We are called to be different.  We are called to think differently.  We are called to act differently.  The world doesn’t forgive your debts.  The world doesn’t treat you with kindness. The world doesn’t love you unless you have something to offer. Yet here, we are different. We are called to act differently and forgive one another.  

Last week, Jesus told his disciples that they have the choice to forgive sins or continue to hold sins against each other.  And those sins they choose to hold and not forgive, would be remembered in heaven.  If you have the power to forgive, why would you not use it?  Why would we hold that sin against another individual if our debt, our 7.2 billion dollar debt, why would we keep the debt of our neighbor?  

Confession and forgiveness is a place where we, as the church, live out the coming dominion of God—where we get to experience heaven. Back in June when I was tasked with creating a liturgy to be done in under 30 minutes, I debated long and hard about leaving in the brief order of confession and forgiveness in the liturgy.  On the one hand, if someone really needs forgiveness, they could call me on the phone or I could meet them on their front porch and absolve them of their sins.  But the more I thought about it, taking away this important function of the church meant I was taking away a little bit of heaven for folks.  Other things would have to be cut…heaven is what we do.  Heaven is what we proclaim and give each week; a respite from the world’s unrelenting weight of debt on our shoulders.

But how often do we take advantage of this time in worship?  How many of us actually think about all that we have done during the week during that silent time.  I have to admit, not having Bennet reminding us, “silence for reflection” has made that time very difficult.  I sometimes forget to actually think about my sins.  Instead, I am thinking about cameras, microphones, lunch plans, dinner plans, work that needs to be done this week, where is Thomas, who is talking, what is that beeping noise… Or how many of us have ever been to private confession?

Most Lutherans have not…it’s too Catholic.  I actually got into an argument once with a Lutheran who said, “We don’t do confession in the Lutheran church.” She was shocked when I handed her a small catechism and told her to open up to the section in-between baptism and communion.

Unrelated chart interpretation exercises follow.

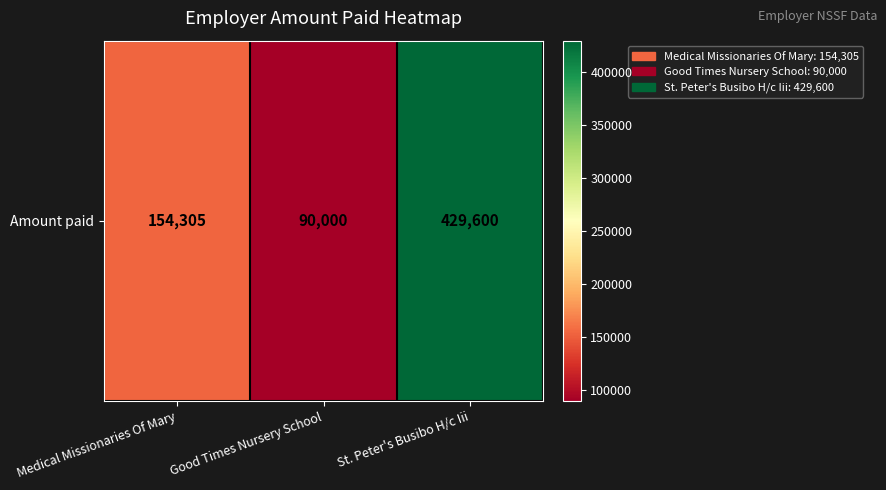

Count the number of data series in this chart.

1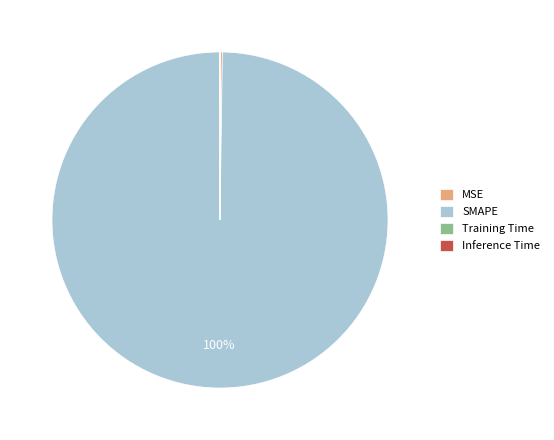

To the nearest percent, what is the average slice percentage?

25%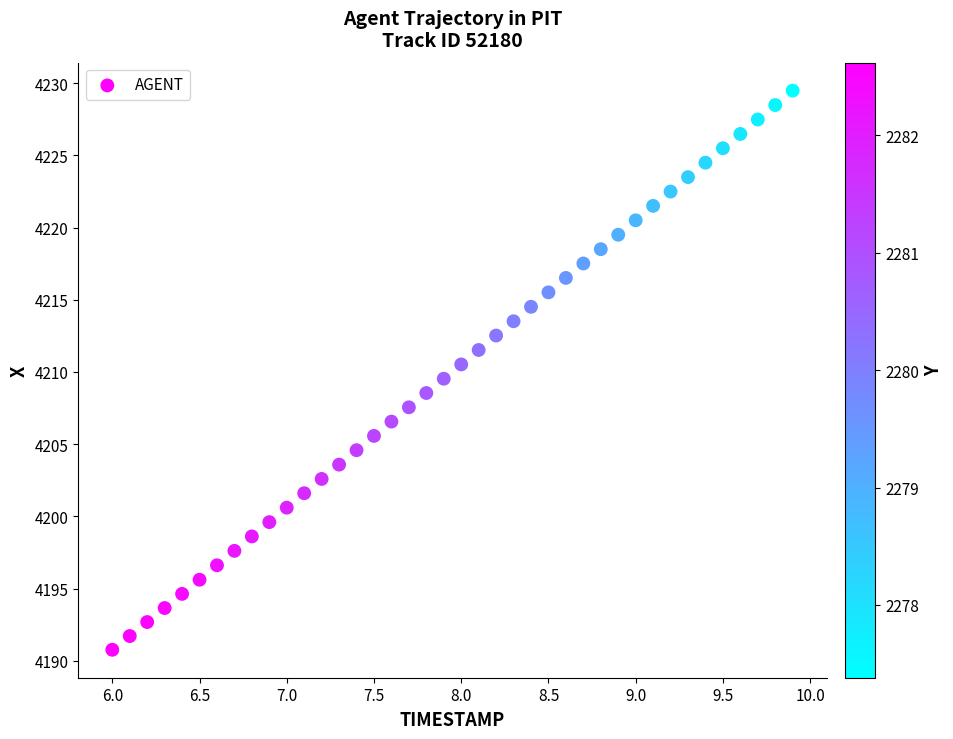

What is the range of X values (max minus min)?

3.9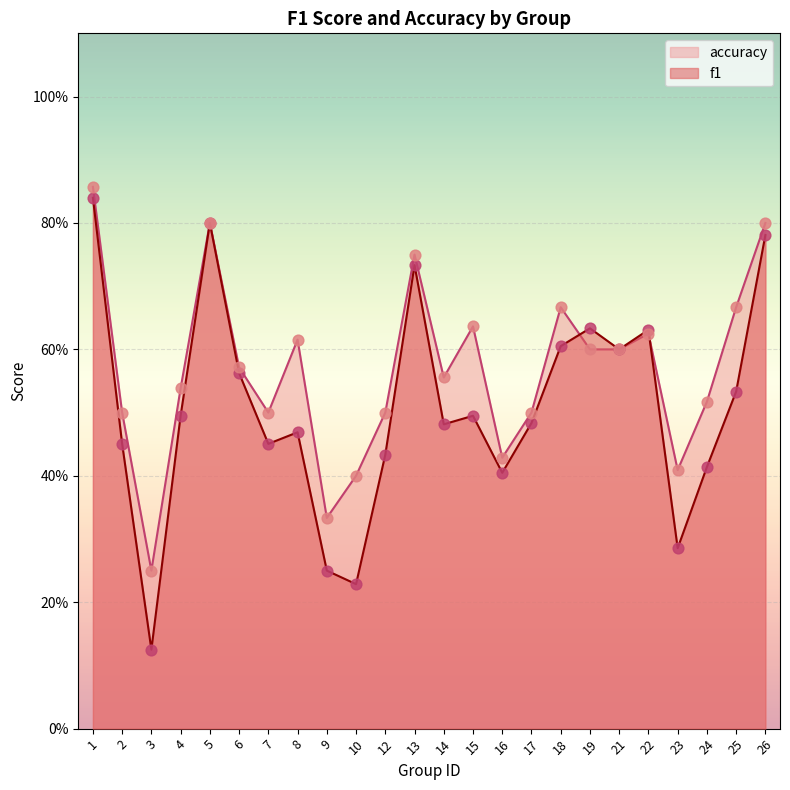

Which series contains the lowest Y value?

f1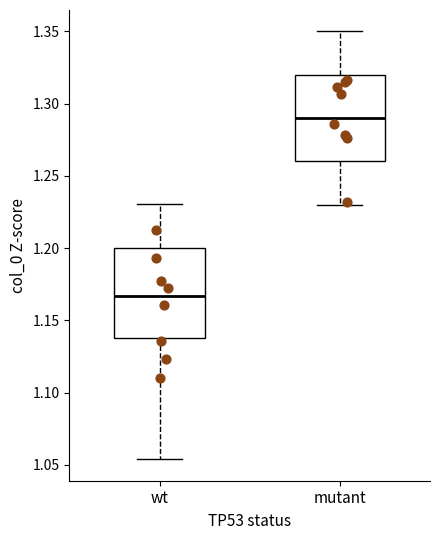

Which box's median line is the lowest?

wt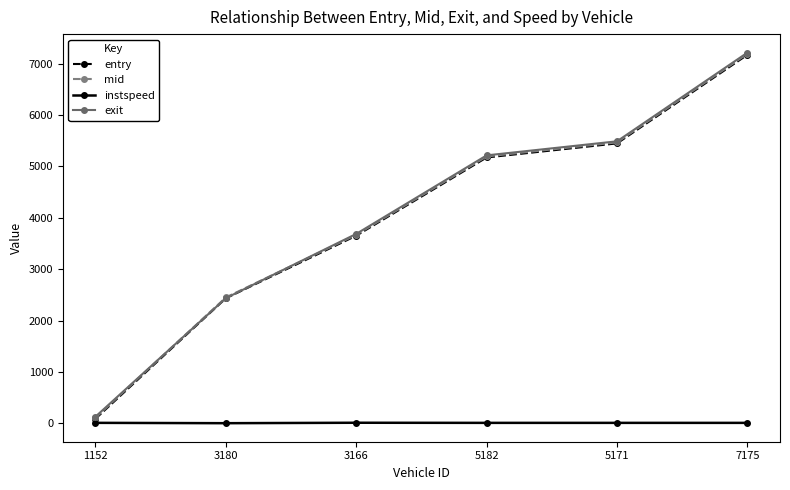

How many lines are shown in the chart?

4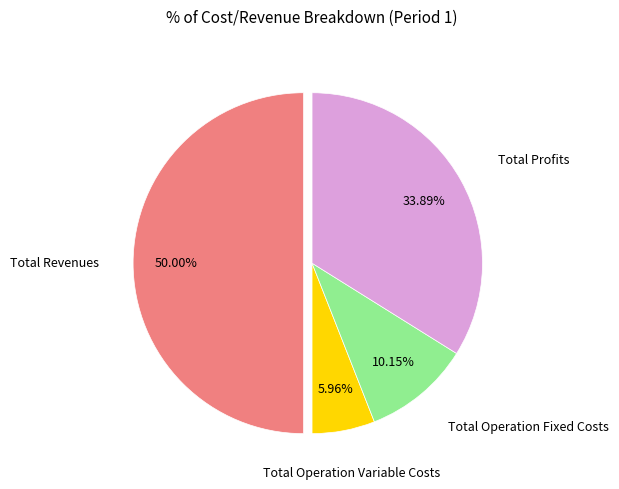

To the nearest percent, what percentage of the pie is Total Operation Fixed Costs?

10%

Even Luther’s lack-of-writing on this subject early on in the Reformation caused confusion within the church.  In Luther’s Babylonian Captivity, he claimed there were only two sacraments, yet in the Augsburg Confession Melanchthon says there are three sacraments—the third being the Sacrament of Penance.  Ultimately, Luther eventually tied Confession and absolution to the sacrament of Baptism.  As Christians, we are called to daily remember our baptism.  And there many ways to do this.  Yet in reality, the best way to remember one’s baptism, and the most Lutheran way, is to confess one’s sins and then have forgiveness proclaimed to you.  Luther said that Christians should be willing to run a 100 miles for confession and compel the church/clergy to offer it to them.  Yet, you don’t have to run a 100 miles.  You don’t have to do crazy acrobatic tricks, have super human powers, be worth 7.2 billion dollars, or even have a penny to your name.  You only need to be baptized and hear the words - You’re sins are forgiven.  

If anyone ever asks you what heaven looks like, tell them that heaven is full of people who have made 7.2 billion dollars worth of stupid mistakes, broken promises, lousy choices.  And God will come to you, look you right in the eyes, and say, “Forget about it.” Go and do likewise to your neighbors.

In the name of the Father, and the Son, and the Holy Spirit.  Amen.